What you will do -
Nothing is needed except the lines below that run from the one with "<h2>projects.tasks.getMany(projectId, [options])</h2>" through the one with "Even though Solr", repeated exactly.

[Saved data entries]
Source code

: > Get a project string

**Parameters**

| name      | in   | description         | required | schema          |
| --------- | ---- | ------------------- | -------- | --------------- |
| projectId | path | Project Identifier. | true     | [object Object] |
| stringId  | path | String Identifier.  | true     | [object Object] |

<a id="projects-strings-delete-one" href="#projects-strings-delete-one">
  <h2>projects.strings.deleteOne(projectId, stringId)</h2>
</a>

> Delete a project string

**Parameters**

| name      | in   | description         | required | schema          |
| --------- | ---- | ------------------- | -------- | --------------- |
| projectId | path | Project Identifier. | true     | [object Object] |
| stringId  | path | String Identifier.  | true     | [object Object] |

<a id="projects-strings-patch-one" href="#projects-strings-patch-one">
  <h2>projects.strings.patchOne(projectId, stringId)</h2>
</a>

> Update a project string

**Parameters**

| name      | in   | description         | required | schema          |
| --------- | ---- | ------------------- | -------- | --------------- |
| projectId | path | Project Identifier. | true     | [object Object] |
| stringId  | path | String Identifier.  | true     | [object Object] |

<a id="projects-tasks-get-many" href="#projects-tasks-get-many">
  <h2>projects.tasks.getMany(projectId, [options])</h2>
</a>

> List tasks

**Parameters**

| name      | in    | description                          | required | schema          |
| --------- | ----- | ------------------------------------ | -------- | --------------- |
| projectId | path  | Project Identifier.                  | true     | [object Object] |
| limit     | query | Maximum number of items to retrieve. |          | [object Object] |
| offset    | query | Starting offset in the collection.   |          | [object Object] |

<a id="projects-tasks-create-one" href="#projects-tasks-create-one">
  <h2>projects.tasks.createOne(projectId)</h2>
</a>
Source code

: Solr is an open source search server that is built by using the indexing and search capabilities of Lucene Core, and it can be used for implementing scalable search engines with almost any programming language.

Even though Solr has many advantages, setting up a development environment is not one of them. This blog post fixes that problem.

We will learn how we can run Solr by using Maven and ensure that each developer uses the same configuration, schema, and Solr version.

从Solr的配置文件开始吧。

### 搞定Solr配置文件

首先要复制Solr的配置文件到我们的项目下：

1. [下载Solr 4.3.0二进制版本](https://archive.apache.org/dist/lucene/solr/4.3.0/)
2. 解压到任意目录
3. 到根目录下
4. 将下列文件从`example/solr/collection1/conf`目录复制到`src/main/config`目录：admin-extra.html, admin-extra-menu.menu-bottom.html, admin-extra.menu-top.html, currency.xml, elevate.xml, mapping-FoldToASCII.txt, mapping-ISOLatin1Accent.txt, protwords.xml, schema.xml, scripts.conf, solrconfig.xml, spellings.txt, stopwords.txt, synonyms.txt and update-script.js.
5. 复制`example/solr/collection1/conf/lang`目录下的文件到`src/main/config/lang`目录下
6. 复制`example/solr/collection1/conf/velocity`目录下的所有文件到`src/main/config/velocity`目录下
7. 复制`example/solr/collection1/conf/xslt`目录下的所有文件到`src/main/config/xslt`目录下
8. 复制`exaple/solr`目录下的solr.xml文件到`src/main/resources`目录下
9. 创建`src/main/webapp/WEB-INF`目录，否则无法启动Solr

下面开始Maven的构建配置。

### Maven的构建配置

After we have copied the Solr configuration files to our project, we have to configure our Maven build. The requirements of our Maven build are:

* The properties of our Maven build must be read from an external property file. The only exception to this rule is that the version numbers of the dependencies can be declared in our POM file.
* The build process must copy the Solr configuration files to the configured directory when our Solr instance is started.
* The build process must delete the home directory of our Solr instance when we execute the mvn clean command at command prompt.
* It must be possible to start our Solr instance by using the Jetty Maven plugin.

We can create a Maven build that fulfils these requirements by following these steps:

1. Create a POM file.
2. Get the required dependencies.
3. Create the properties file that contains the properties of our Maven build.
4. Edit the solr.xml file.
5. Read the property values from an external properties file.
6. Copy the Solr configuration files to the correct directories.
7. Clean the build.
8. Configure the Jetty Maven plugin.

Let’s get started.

Task response -
  <h2>projects.tasks.getMany(projectId, [options])</h2>
</a>

> List tasks

**Parameters**

| name      | in    | description                          | required | schema          |
| --------- | ----- | ------------------------------------ | -------- | --------------- |
| projectId | path  | Project Identifier.                  | true     | [object Object] |
| limit     | query | Maximum number of items to retrieve. |          | [object Object] |
| offset    | query | Starting offset in the collection.   |          | [object Object] |

<a id="projects-tasks-create-one" href="#projects-tasks-create-one">
  <h2>projects.tasks.createOne(projectId)</h2>
</a>
Source code

: Solr is an open source search server that is built by using the indexing and search capabilities of Lucene Core, and it can be used for implementing scalable search engines with almost any programming language.

Even though Solr has many advantages, setting up a development environment is not one of them. This blog post fixes that problem.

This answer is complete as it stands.